§ **YOUR TASK**:
Would you return the lines between the one holding "is no significant" and the one holding "staining of urothelial", inclusive, and only those, exactly as they stand in the listing below?

%%

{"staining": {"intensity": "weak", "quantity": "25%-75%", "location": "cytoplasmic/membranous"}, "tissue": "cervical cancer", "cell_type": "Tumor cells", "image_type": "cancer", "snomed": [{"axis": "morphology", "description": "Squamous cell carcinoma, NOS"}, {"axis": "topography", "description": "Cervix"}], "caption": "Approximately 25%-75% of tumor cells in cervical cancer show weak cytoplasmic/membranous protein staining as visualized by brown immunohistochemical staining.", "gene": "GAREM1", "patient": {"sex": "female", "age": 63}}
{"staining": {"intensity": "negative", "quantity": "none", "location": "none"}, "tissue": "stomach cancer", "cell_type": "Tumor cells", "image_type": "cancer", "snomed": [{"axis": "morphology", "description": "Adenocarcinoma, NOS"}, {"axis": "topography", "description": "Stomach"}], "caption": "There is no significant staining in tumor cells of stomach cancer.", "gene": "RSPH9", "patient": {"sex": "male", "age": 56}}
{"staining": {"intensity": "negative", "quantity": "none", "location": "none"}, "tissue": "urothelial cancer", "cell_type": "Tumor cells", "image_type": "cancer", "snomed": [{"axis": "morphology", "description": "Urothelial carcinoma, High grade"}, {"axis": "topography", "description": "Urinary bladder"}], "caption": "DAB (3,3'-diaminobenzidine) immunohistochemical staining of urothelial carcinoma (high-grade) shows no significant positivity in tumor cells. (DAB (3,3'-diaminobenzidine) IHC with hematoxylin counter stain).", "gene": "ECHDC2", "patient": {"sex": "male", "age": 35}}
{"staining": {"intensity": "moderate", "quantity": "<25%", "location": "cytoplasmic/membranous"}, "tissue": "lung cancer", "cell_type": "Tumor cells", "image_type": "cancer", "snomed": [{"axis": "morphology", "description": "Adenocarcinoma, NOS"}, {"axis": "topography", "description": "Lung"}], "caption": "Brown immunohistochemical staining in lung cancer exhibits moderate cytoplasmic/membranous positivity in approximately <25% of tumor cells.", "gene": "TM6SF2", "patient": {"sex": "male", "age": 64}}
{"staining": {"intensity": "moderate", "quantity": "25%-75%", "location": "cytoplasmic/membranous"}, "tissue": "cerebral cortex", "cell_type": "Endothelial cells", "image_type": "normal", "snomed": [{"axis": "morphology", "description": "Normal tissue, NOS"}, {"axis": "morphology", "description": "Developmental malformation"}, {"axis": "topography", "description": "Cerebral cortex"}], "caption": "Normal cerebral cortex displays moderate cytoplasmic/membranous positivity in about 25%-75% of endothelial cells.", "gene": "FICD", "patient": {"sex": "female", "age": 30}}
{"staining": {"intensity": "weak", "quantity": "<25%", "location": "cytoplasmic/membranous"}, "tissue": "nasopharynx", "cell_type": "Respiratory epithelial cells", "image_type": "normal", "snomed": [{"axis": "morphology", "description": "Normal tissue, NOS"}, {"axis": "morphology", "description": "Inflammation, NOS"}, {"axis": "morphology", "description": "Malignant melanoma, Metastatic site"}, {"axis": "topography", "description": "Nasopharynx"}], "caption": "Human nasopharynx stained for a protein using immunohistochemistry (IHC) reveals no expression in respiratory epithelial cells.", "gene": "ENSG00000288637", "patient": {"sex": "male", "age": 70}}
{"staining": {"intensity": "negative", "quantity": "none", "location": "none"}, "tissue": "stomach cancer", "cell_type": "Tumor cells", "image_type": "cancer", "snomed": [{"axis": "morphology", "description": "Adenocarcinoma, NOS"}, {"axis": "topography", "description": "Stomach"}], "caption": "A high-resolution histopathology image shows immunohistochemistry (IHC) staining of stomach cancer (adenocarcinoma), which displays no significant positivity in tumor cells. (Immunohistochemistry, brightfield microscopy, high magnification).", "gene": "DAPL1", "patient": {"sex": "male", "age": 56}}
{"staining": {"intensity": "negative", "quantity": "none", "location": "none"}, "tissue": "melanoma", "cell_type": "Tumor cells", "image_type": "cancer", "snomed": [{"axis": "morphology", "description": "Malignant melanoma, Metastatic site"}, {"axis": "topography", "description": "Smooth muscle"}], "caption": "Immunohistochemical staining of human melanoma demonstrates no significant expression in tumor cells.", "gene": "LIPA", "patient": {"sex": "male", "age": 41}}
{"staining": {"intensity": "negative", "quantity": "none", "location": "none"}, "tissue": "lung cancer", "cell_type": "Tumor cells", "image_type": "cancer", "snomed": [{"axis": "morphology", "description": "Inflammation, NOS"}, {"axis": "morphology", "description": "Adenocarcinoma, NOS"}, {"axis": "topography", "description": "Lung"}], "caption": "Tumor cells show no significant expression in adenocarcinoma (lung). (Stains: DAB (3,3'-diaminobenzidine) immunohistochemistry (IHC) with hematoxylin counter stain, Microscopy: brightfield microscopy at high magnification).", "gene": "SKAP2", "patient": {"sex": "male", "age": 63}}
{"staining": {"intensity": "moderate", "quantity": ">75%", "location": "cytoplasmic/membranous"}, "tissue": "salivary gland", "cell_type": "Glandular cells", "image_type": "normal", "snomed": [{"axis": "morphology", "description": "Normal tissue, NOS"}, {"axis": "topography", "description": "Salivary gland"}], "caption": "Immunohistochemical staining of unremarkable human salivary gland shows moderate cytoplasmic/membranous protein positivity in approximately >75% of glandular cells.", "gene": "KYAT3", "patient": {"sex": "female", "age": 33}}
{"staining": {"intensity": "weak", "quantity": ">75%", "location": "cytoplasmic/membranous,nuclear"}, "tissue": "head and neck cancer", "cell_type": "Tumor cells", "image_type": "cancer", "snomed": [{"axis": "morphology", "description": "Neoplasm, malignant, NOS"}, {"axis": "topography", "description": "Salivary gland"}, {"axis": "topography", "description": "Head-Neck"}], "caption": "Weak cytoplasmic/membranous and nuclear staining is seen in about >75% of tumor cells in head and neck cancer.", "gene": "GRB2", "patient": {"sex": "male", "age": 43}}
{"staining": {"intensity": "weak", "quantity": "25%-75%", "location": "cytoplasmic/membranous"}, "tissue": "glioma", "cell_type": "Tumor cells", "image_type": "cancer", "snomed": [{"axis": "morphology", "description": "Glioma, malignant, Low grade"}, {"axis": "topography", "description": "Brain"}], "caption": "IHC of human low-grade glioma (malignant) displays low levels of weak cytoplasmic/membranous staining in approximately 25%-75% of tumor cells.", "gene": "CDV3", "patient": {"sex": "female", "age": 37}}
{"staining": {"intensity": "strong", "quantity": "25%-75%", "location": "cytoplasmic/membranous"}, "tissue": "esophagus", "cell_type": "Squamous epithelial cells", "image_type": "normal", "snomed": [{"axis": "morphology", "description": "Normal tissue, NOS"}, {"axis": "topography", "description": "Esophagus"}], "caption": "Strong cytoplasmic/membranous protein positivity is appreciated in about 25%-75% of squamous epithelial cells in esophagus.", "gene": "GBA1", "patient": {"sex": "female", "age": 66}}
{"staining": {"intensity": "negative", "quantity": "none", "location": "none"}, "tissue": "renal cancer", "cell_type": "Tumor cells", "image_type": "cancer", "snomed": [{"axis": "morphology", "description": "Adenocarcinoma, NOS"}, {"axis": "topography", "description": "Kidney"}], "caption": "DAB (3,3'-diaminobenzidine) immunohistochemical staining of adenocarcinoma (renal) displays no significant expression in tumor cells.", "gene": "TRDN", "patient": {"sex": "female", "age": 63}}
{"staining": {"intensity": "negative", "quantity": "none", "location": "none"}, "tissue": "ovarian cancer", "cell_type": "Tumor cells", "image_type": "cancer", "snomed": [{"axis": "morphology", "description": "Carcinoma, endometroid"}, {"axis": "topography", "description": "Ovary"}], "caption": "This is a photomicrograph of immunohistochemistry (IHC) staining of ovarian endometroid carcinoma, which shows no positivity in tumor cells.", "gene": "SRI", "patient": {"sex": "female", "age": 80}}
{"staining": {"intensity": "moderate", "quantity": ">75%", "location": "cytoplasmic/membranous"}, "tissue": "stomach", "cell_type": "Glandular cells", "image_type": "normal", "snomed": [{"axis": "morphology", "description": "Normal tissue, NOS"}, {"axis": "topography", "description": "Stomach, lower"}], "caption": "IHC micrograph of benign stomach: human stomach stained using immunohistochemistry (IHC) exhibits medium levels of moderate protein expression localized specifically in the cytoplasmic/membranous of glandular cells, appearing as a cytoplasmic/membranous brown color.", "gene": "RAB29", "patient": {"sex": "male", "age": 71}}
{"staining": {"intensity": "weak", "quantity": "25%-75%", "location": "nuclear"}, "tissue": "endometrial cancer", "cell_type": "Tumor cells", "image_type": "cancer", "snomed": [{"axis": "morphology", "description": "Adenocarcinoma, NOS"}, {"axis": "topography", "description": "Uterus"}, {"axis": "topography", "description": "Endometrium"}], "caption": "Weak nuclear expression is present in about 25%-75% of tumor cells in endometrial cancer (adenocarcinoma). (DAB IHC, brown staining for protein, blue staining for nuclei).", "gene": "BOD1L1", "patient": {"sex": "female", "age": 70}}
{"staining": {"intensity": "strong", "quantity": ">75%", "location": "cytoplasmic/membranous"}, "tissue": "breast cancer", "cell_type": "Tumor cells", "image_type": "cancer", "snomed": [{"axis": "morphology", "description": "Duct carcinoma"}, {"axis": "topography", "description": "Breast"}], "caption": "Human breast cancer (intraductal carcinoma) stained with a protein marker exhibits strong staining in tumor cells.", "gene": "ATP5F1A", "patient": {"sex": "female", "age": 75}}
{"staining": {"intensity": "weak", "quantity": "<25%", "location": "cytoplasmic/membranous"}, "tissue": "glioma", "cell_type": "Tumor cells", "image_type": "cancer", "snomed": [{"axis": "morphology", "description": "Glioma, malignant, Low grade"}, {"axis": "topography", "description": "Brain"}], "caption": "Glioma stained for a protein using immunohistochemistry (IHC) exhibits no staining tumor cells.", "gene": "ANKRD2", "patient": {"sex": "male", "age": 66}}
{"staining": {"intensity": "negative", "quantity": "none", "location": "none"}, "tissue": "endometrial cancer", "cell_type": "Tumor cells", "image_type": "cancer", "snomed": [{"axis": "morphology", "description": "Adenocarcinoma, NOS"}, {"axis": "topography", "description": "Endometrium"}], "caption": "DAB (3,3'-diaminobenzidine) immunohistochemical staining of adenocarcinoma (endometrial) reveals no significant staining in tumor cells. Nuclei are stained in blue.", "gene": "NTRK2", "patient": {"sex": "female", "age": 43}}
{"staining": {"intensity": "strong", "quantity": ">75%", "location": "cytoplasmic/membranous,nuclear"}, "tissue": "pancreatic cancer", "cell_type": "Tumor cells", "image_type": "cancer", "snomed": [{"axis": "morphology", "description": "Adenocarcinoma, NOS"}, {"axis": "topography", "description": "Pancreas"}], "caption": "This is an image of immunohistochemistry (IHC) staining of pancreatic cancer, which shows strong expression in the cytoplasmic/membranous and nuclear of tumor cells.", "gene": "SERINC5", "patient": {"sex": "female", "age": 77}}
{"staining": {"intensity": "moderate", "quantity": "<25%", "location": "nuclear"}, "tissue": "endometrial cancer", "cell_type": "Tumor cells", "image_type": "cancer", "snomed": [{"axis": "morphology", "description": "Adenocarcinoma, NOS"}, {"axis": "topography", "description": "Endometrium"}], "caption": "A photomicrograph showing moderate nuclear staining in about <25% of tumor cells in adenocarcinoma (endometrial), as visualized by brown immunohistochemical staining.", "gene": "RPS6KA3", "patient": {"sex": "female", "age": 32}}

%%

§ **WRITTEN RESPONSE**:
{"staining": {"intensity": "negative", "quantity": "none", "location": "none"}, "tissue": "stomach cancer", "cell_type": "Tumor cells", "image_type": "cancer", "snomed": [{"axis": "morphology", "description": "Adenocarcinoma, NOS"}, {"axis": "topography", "description": "Stomach"}], "caption": "There is no significant staining in tumor cells of stomach cancer.", "gene": "RSPH9", "patient": {"sex": "male", "age": 56}}
{"staining": {"intensity": "negative", "quantity": "none", "location": "none"}, "tissue": "urothelial cancer", "cell_type": "Tumor cells", "image_type": "cancer", "snomed": [{"axis": "morphology", "description": "Urothelial carcinoma, High grade"}, {"axis": "topography", "description": "Urinary bladder"}], "caption": "DAB (3,3'-diaminobenzidine) immunohistochemical staining of urothelial carcinoma (high-grade) shows no significant positivity in tumor cells. (DAB (3,3'-diaminobenzidine) IHC with hematoxylin counter stain).", "gene": "ECHDC2", "patient": {"sex": "male", "age": 35}}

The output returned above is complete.